Хроника одного полка. 1916 год. В окопах - стр. 43
Через двадцать минут авто ротмистра выкатило на восточное шоссе в сторону Сигулды, и Быховский поднял воротник и укрыл ноги пледом. Он бы завернулся в этот плед с головой, таким пронизывающим был ветер с северо-запада, от Рижского залива, но по шоссе шли маршевые роты и их командиры, подпоручики и прапорщики, завидев ротмистра, подавали очень глупые на марше команды. Ротмистр устал на них махать рукой, мол, идите себе, идите, всё одно шагать парадом не обучены. В какой-то момент он вспомнил купринский «Поединок» и то, как подпоручик Ромашов от усердия повёл свою роту криво и что из этого получилось, и улыбнулся, и удивился, потому что улыбаться у него не было никаких причин: всё развивалось как нельзя хуже – 12-я армия, которую он обслуживал, и весь Северный фронт наглухо и, судя по всему, надолго закопался в курляндский песок, и началось…
Ротмистр натянул плед на левое плечо до самого уха, а сам, чтобы не видеть никого из встречных военных, отвернулся направо.

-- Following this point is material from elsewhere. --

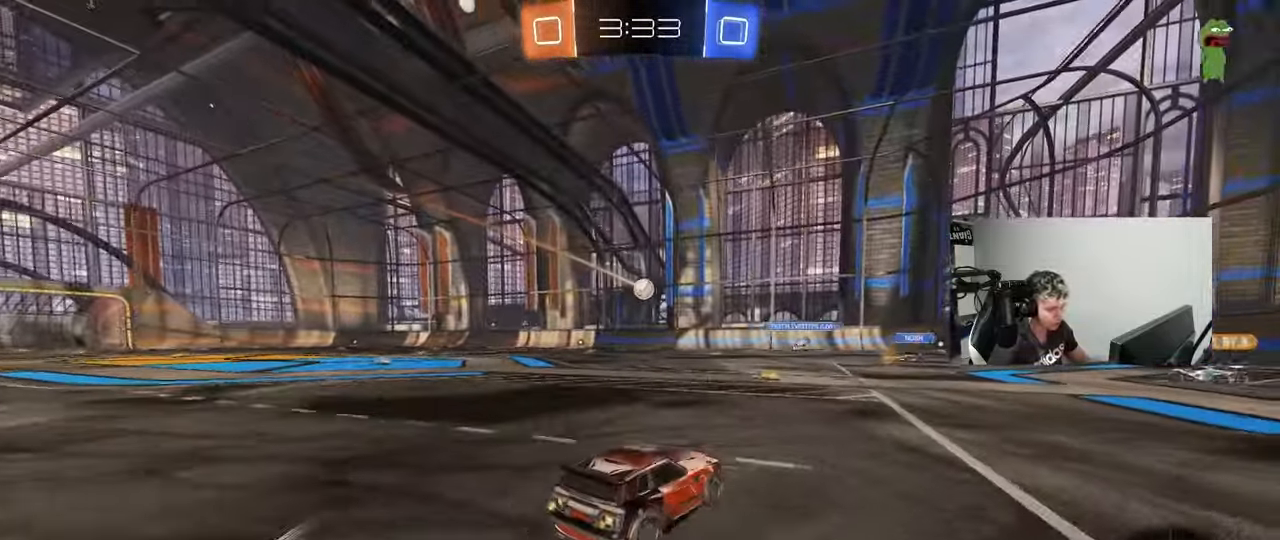
{"keys": ["w"], "mouse": ["left"], "events": [[150, "a", "up"], [200, "d", "down"], [350, "d", "up"], [483, "mouse_left", "down"]]}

И что самое обидное – скверна началась и доныне проистекает от прибывающих с пополнением скороспелых обер-офицеров, особенно выпускников университетов и технических училищ, вон они на дороге ведут свои маршевые роты; а ещё от унтеров из городских мастеровых. Как с этим справиться, ротмистр не знал. Средство было только одно – вербовать осведомителей именно среди офицеров, но это как раз было негласно запрещено, а надо, как выражался ротмистр в своём кругу, «надо не бить мух, каждую в отдельности, а захлопнуть перед ними дверь ещё в тылу, чтобы эта агитационная зараза не проникала на фронт, на передовую».
Он попытался прикурить, но ветер задул его последние спички, он в сердцах выбросил бесполезный коробок и попросил шофёра ехать помедленнее и вспомнил, что в портфеле болтается солдатская зажигалка, сфабрикованная в окопе из немецкой от пулемёта стреляной гильзы. «Так уж весь керосин-то небось и выветрился!» – подумал он, но всё же открыл портфель, порылся и обнаружил на дне. Эту зажигалку для него конфисковали, а потом он понял, что это была просто солдатская окопная затея, и он кого-то лишил надёжного огонька. Но что сделано, то сделано.
Из запрессованной гильзы выглядывала суровая крученая нитка фитилька. А рядом торчал укреплённый кусочек кремня, надо было этим кремнем обо что-нибудь чиркнуть, и фитилёк, если он пропитан керосином, загорится. Ротмистр пожалел о выкинутом коробке, стал оглядываться и увидел, что чиркнуть на заднем сиденье авто не обо что, только кожа, деревянная дверь и бронзовая ручка, неудобная, об неё не чиркнешь. Вдруг он увидел, что шофер не оглядываясь протягивает ему что-то, ротмистр взял, это было кремнёвое кресало, и тут ротмистр улыбнулся во второй раз, он вспомнил сказку Андерсона и кресало того хитрющего и умнющего солдата. Ротмистр чиркнул, фитилёк дал гари, керосиновой вони и огонёк. Быховский закурил. Наконец-то! Штука оказалась надежная – солдатская смекалка и умение из негодных вещей сделать что-то, что облегчает жизнь. Прелести турецкого табаку он не почувствовал, потому что переменившийся на восточный встречный ветер, сильный и сухой, ударил в нос, вышиб из глаз слёзы, и ротмистр позавидовал шофёру, сидевшему за рулём в специальных очках. И подумал, а что это он сегодня только и делает, что кому-то завидует: солдату, умеющему из ерунды сделать что-то нужное; шофёру, который не мучается, потому что ему кто-то выдал эти дурацкие на вид, как у стрекозы, очки; и вспомнил, куда и по какому поводу он едет.